By Our Staff Reporter

BANGALORE, SEPT. 27. Even as private medical college managements strongly refuted the charge of multiple admissions, the S. Venkataraman panel overseeing professional college admissions today asked the colleges not to fill vacancies arising out of surrendered seats without giving an opportunity to students with merit.

To find whether a student had got admitted to one or more medical colleges by paying the prescribed fee, the panel has directed seven medical colleges to furnish details on "whether the college has obtained the original certificates from the selected candidates, and if not, under what circumstances they admitted the candidates without production of the original documents."

The panel also wanted the colleges to intimate the candidates on the waiting list about the vacancies arising out of surrendered seats. If there was no waiting list, the colleges should invite the other students, who had applied but were not offered seats, to take a chance against the casual vacancies that may arise on or before September 30.

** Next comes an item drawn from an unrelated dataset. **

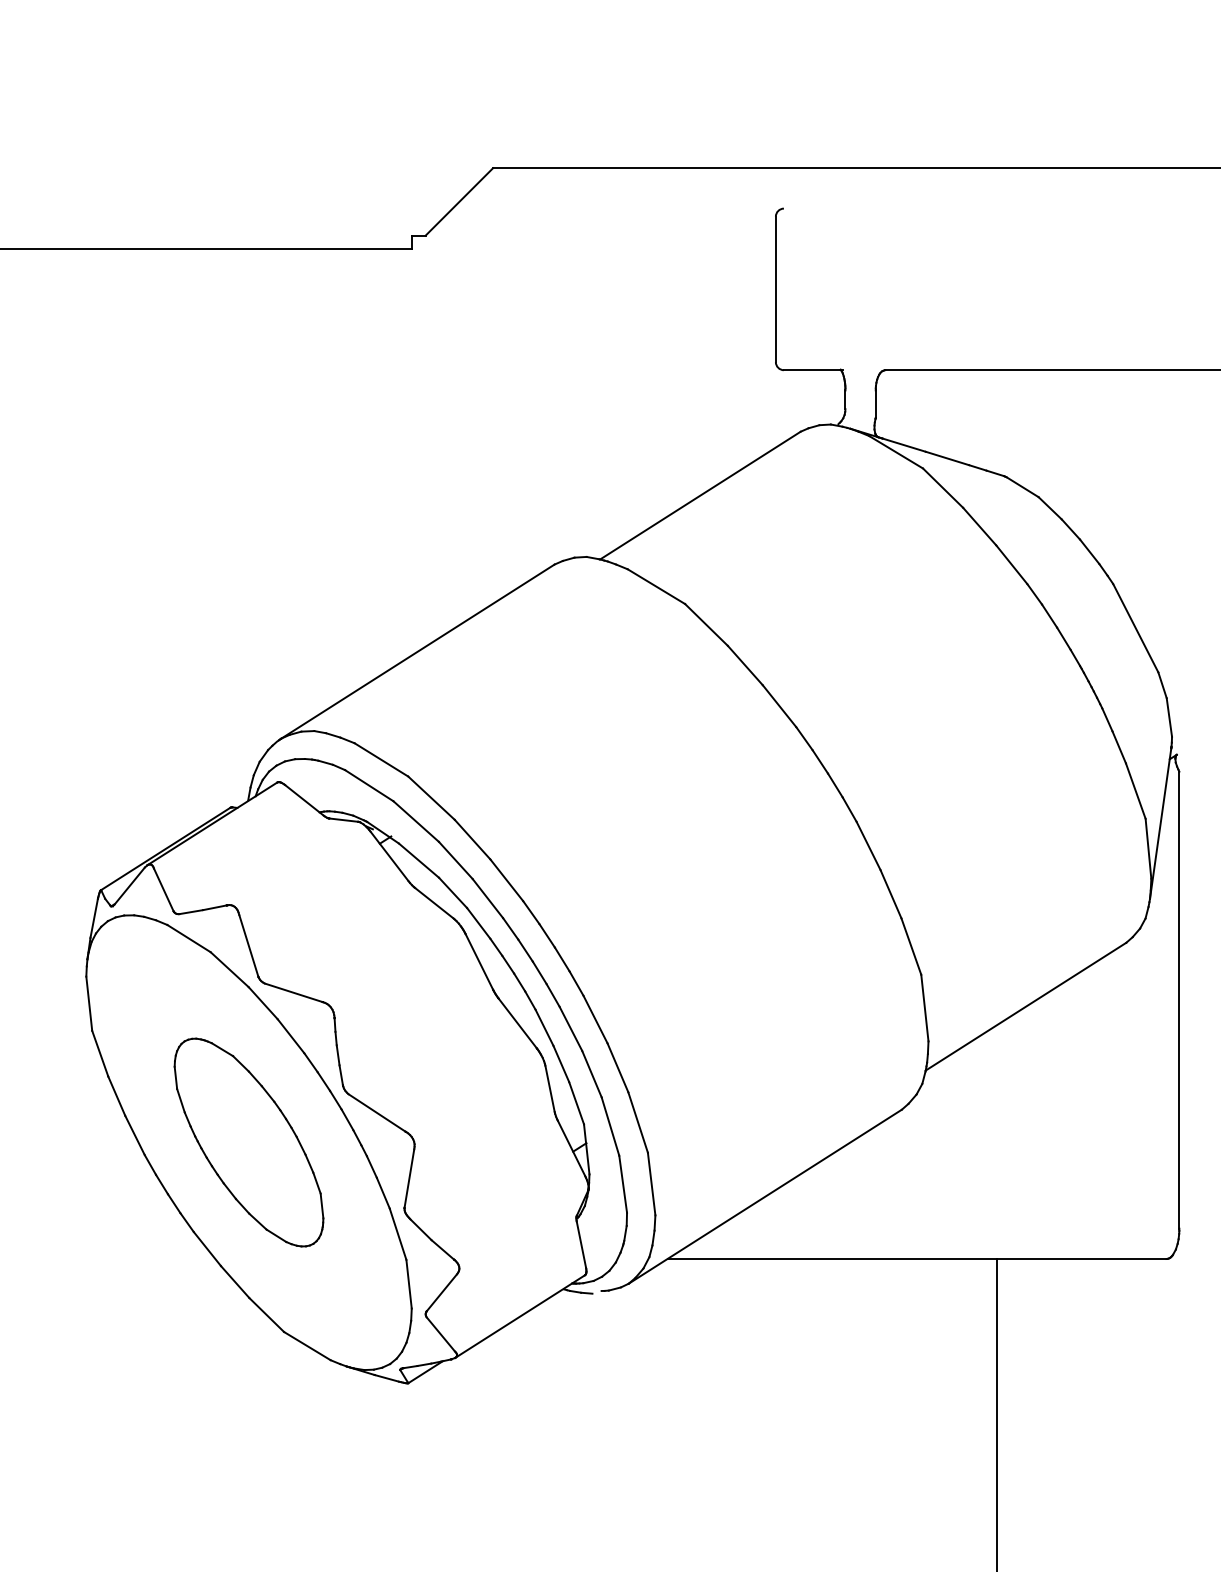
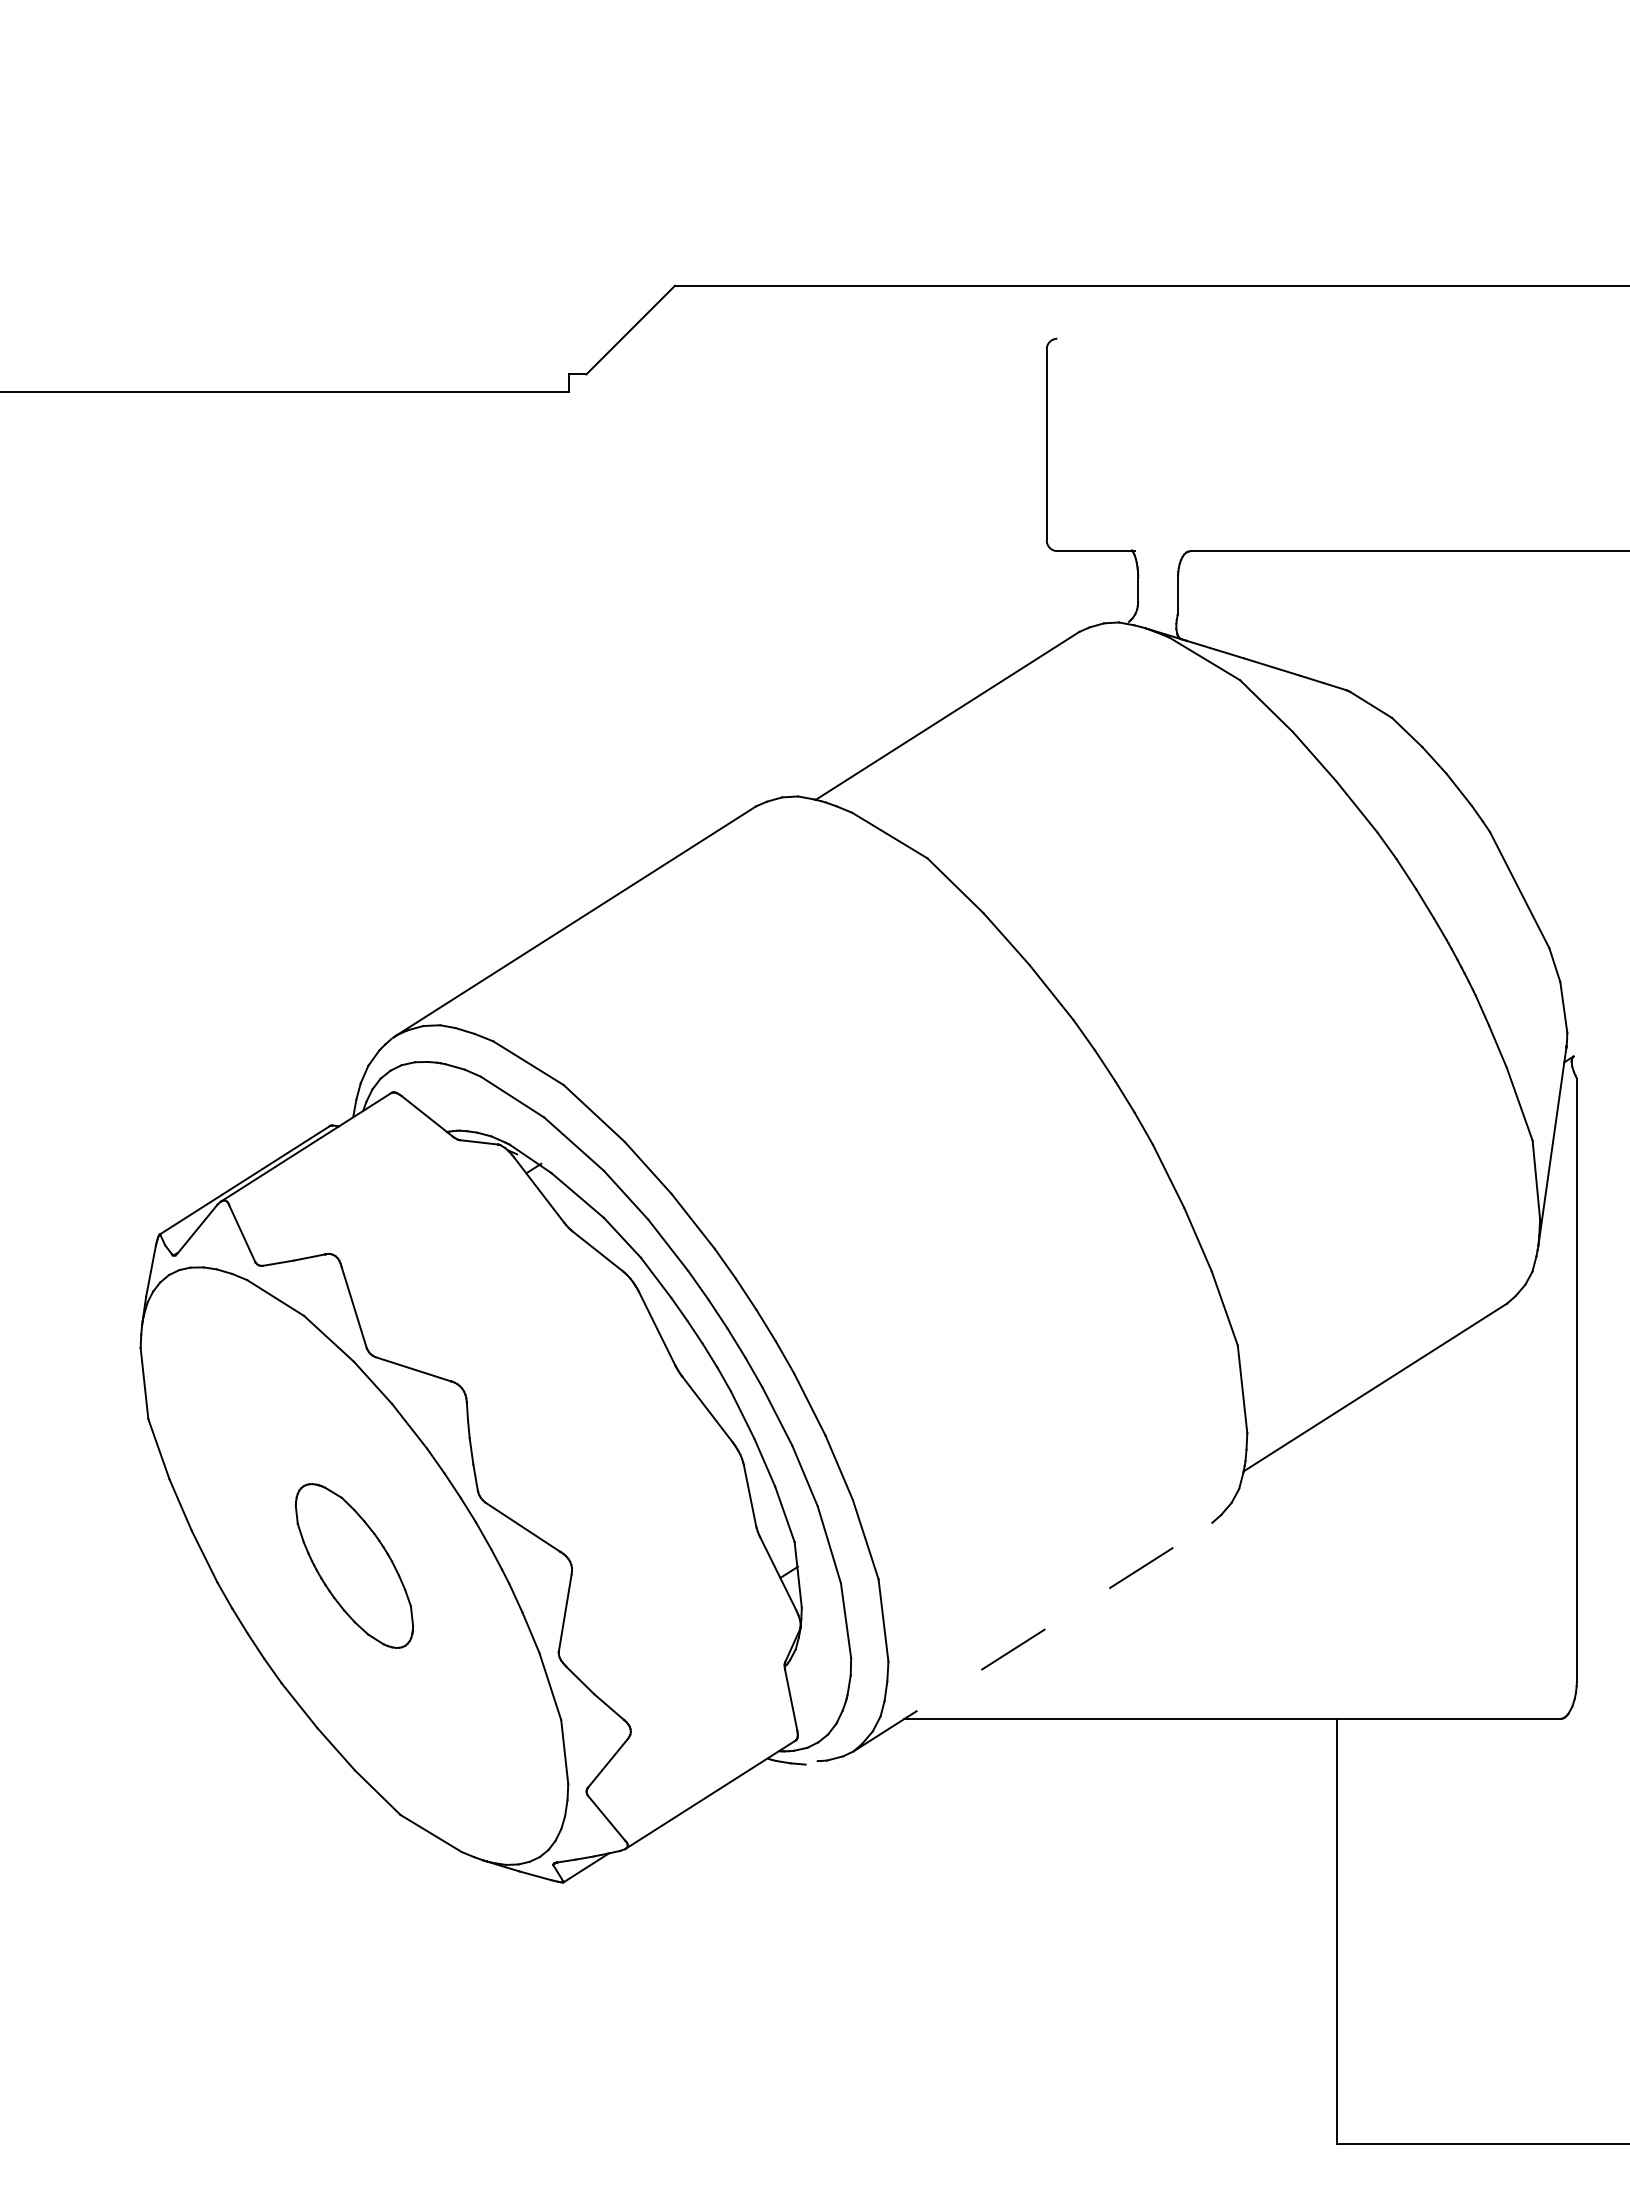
part: (249, 1142) -> (354, 1565), size x0.6
line: (765, 1196) -> (1032, 1637), solid -> dashed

Incidentally, September 30 is the last date fixed by the Medical Council of India (MCI) to complete all medical college admissions. "The colleges have also been informed that if admissions are made at the last moment to the casual vacancies without intimating the candidate merit-wise, such admissions may not be approved," the Medical Education Secretary, D.V. Prasad, said.

Perusing the management quota admission list submitted by private non-minority medical colleges, the Venkataraman panel had found that the same candidates were admitted to more than college. The committee wondered how this was done as "it is necessary that candidates should have produced the original documents."

Charges denied

Refuting allegations of multiple admissions in medical colleges, the chairman of the Consortium of Medical, Engineering and Dental Colleges of Karnataka (COMEDK), R.L. Jalappa, said the students had applied in different colleges, and the institutions could not prevent them. "I don't understand the manipulation that is being alleged."

He said if students approached more than one college for admission and took back the original documents without indicating that they had taken admission elsewhere, "the colleges cannot be faulted."

The Rajiv Gandhi University of Health Sciences (RGUHS) and the CET Cell Special Officer had asked the colleges to return all original documents to the candidates.